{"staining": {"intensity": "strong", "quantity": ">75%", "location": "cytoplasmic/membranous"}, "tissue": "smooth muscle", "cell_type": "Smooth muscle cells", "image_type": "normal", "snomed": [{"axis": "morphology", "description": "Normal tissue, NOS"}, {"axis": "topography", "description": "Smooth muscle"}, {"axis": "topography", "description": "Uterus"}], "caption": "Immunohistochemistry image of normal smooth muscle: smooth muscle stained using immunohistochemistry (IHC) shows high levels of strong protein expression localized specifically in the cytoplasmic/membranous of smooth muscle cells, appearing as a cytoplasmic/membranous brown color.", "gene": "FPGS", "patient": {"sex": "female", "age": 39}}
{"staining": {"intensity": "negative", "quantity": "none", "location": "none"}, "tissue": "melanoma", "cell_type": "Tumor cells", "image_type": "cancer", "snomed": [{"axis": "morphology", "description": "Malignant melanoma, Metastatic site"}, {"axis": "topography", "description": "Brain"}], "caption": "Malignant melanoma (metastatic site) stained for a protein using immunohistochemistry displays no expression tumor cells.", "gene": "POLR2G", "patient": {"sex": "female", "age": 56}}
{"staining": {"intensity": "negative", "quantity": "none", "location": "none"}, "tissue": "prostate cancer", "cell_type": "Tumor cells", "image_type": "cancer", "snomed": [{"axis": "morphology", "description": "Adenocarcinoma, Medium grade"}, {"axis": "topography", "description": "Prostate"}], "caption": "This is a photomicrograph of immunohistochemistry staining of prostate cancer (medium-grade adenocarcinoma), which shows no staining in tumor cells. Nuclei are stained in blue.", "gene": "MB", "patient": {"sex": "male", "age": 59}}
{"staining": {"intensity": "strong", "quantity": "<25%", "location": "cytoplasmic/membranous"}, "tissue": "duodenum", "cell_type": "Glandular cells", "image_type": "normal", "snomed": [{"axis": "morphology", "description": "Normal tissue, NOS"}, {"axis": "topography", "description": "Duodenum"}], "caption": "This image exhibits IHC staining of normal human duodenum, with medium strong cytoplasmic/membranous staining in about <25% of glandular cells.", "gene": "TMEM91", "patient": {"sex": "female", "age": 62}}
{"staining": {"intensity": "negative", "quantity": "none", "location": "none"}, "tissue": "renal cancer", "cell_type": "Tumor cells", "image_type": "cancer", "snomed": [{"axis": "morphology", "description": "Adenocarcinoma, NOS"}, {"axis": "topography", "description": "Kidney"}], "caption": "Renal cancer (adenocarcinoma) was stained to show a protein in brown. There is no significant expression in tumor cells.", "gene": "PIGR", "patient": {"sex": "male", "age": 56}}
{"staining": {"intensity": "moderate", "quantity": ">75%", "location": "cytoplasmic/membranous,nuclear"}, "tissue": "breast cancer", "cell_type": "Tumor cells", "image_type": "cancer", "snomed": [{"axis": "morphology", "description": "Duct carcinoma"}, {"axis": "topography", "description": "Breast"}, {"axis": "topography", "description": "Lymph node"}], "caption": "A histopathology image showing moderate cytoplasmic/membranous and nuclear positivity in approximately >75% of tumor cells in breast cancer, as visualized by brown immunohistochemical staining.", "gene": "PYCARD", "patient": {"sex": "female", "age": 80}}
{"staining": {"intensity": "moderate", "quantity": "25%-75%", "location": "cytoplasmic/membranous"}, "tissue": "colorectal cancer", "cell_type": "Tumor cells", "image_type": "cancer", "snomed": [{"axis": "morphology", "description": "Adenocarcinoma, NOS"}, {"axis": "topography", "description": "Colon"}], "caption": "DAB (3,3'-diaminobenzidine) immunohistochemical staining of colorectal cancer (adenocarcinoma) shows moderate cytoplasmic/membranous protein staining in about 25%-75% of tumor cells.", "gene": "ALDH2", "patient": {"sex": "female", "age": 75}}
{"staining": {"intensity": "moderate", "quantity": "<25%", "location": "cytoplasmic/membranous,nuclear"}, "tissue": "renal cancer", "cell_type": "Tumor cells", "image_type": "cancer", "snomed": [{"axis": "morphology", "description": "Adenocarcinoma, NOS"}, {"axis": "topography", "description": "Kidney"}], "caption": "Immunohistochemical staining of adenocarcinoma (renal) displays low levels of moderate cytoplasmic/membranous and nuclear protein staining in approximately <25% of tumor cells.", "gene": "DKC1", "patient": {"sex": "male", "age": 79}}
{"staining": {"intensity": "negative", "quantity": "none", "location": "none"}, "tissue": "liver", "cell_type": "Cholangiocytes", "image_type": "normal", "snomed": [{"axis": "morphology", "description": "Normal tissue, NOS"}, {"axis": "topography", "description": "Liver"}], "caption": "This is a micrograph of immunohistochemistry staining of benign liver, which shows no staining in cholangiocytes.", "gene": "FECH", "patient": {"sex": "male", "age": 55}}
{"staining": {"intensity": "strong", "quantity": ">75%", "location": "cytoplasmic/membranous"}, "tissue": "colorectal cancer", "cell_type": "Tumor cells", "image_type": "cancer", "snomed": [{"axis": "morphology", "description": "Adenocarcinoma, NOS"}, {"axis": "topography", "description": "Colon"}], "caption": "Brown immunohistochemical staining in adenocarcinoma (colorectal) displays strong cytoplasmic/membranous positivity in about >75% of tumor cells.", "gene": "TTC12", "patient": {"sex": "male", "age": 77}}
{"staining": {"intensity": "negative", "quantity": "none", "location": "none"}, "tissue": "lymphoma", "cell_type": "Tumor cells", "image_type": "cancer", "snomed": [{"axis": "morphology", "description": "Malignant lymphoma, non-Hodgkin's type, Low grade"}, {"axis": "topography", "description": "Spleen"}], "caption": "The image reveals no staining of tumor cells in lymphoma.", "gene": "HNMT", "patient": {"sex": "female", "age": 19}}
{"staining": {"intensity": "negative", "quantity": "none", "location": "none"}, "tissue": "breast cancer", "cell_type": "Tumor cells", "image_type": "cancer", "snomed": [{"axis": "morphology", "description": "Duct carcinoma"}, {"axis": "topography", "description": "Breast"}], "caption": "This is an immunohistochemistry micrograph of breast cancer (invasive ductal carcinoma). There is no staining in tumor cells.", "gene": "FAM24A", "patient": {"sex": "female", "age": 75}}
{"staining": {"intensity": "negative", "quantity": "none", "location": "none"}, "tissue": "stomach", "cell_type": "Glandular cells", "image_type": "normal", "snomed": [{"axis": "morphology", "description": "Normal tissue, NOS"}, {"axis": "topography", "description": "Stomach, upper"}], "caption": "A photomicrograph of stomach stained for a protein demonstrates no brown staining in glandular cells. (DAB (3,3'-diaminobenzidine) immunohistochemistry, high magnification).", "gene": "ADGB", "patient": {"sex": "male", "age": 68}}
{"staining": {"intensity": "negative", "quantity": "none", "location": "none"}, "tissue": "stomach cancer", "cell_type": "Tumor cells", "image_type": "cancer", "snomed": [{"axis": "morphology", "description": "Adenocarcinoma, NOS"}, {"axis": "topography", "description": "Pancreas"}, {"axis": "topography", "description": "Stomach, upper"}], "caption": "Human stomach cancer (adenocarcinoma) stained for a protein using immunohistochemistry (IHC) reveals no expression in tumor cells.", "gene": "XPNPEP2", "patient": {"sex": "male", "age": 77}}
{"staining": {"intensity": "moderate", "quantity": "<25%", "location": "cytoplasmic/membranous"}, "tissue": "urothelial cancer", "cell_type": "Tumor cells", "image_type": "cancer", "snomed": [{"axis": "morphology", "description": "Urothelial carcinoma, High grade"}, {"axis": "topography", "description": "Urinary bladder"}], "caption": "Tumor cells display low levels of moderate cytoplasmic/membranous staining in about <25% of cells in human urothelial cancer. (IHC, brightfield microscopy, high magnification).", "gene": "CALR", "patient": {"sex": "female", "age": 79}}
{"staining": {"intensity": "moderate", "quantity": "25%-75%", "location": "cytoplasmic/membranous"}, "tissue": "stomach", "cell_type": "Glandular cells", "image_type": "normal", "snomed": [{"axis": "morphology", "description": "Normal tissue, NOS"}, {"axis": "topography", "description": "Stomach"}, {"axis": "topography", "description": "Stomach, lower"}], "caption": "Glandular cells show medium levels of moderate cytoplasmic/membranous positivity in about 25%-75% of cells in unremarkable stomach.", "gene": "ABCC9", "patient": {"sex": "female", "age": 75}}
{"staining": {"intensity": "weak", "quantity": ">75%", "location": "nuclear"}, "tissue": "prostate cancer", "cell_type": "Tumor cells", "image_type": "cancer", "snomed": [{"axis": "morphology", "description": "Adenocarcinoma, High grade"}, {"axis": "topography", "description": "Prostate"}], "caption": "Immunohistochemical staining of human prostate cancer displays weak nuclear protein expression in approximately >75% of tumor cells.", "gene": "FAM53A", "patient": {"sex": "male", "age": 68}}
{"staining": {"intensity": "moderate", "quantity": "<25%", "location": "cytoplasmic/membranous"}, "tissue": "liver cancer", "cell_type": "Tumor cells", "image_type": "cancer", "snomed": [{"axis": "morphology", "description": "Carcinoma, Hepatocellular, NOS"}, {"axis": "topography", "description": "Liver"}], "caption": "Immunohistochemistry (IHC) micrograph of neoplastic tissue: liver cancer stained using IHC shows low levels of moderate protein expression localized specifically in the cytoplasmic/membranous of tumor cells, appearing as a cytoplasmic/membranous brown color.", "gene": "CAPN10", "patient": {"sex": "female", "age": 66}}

HOW TO COMPLETE THIS TASK: Locate the word "Prostate" in the entries, and copy every line where it is found.

SOLUTION TO THIS PROBLEM:
{"staining": {"intensity": "negative", "quantity": "none", "location": "none"}, "tissue": "prostate cancer", "cell_type": "Tumor cells", "image_type": "cancer", "snomed": [{"axis": "morphology", "description": "Adenocarcinoma, Medium grade"}, {"axis": "topography", "description": "Prostate"}], "caption": "This is a photomicrograph of immunohistochemistry staining of prostate cancer (medium-grade adenocarcinoma), which shows no staining in tumor cells. Nuclei are stained in blue.", "gene": "MB", "patient": {"sex": "male", "age": 59}}
{"staining": {"intensity": "weak", "quantity": ">75%", "location": "nuclear"}, "tissue": "prostate cancer", "cell_type": "Tumor cells", "image_type": "cancer", "snomed": [{"axis": "morphology", "description": "Adenocarcinoma, High grade"}, {"axis": "topography", "description": "Prostate"}], "caption": "Immunohistochemical staining of human prostate cancer displays weak nuclear protein expression in approximately >75% of tumor cells.", "gene": "FAM53A", "patient": {"sex": "male", "age": 68}}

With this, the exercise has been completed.